PROVIDED TEXT:
"""
The other intern tried to one up my sucking up skills today by bringing in a box of cookies. To out do her I negotiated the sale of a new car for one of the attorney's at the office. The car he wanted was selling in our area for roughly $700 below MSRP. I got it for $1300 under MSRP. I get a sick sense of enjoyment out of haggling. My coworker was ready to sign when I got it to $1100 under MSRP but I was persistent that we could do better. I should have made him split the $200 I saved him with me.

Sunday, July 22, 2007

last week

This will be my last week as an intern. I am not excited by this fact. I am not excited to return to the world of gunners. I have enjoyed every single day of my internship. The difference between the actual practice of law and law school astounds me. The only classes that taught me anything useful on a daily basis were Legal Writing and Research. I bitched and moaned a lot about my legal writing professor during law school. I stand by most of that bitching and moaning but I have give the prof credit for actually teaching me some decent legal writing skills.

Super Intern got to argue a case before the Court of Appeals on Friday. She embarrassed herself and the office with her pathetic attempt at oral advocacy. Actually she did an excellent job and we might actually win the case. I credit my excellent cheer leading for the win. Dammit I had a matching tie and REAL pocket square combo just for her oral arguments.

In thinking about what I want to do next summer it occurred to me that the Super Intern won't be there. This saddens me. We shared an "office" together this summer so we spent a lot of time working together. If we had not gotten a long it would have been a much more difficult summer. We bounced ideas off of each other so often that I'm having trouble imagining doing the work without her. We kept each other sane when deadlines approached. We complained about the crappiness of our issues. We shared stories about the hell that is law school. We sucked up to the attorneys with bags of chocolate. We watched as the seagull eggs hatched. We named their father after a prosecutor.
"""
GIVEN DATA:
"""
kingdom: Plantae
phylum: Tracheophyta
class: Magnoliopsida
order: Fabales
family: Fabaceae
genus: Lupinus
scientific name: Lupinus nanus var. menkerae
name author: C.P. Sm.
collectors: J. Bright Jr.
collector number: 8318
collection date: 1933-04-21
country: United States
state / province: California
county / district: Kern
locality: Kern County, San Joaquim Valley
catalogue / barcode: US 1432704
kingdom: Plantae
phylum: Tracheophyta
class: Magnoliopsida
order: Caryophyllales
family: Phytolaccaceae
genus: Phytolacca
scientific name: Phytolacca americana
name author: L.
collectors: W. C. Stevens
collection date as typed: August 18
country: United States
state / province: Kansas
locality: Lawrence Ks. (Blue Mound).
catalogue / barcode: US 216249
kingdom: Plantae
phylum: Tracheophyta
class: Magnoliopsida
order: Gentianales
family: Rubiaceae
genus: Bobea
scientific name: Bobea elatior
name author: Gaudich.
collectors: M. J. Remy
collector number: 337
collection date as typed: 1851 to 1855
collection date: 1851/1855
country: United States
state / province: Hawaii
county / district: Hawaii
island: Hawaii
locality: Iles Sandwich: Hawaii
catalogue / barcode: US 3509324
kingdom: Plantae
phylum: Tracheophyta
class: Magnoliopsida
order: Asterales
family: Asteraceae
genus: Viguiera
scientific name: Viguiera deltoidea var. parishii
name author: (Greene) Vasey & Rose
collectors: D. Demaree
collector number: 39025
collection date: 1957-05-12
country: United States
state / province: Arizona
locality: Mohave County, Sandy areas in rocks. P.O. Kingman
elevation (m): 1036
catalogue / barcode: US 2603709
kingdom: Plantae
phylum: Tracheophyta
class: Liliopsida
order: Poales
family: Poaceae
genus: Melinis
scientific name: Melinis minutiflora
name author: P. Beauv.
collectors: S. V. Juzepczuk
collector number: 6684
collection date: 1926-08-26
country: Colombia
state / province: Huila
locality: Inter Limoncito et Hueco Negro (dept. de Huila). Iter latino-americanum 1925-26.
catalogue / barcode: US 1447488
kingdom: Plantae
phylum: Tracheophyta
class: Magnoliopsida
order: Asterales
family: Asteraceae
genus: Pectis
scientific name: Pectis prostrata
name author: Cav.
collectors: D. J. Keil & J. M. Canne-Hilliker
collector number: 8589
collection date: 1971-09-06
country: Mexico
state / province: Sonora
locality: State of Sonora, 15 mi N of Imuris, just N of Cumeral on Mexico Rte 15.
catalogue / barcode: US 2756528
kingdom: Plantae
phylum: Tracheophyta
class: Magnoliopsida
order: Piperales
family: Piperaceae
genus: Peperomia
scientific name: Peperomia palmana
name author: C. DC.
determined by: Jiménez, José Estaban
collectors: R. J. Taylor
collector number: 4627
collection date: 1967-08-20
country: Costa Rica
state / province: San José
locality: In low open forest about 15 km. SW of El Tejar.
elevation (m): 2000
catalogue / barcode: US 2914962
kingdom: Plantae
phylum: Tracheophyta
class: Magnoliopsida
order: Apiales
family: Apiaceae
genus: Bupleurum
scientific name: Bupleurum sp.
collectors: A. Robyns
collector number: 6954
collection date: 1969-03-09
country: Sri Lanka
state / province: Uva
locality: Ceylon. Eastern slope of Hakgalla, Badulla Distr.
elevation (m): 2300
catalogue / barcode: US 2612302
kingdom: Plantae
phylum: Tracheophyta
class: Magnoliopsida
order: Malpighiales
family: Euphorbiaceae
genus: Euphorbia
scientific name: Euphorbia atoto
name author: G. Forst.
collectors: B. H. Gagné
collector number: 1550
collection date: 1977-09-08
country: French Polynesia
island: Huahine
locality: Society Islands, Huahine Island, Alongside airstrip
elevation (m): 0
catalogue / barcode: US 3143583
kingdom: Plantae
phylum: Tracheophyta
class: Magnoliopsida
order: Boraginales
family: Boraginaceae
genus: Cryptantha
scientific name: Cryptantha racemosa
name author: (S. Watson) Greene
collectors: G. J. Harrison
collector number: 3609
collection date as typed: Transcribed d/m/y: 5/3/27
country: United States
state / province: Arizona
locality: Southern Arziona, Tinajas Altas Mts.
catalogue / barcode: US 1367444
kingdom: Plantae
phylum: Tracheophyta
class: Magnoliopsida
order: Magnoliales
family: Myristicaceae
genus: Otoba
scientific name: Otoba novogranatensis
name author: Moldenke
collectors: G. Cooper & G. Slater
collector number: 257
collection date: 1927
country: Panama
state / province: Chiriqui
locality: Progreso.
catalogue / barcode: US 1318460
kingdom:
"""
WHAT THIS EXERCISE ASKS:
A. List every dollar amount that appears in the internship post.
B. Copy the internship post word for word, between "In thinking about" and "after a prosecutor.", inclusive.
These rows have nothing to do with the internship post.

RESPONSES FOR EACH TASK:
A. $700, $1300, $1100, $200

B.
In thinking about what I want to do next summer it occurred to me that the Super Intern won't be there. This saddens me. We shared an "office" together this summer so we spent a lot of time working together. If we had not gotten a long it would have been a much more difficult summer. We bounced ideas off of each other so often that I'm having trouble imagining doing the work without her. We kept each other sane when deadlines approached. We complained about the crappiness of our issues. We shared stories about the hell that is law school. We sucked up to the attorneys with bags of chocolate. We watched as the seagull eggs hatched. We named their father after a prosecutor.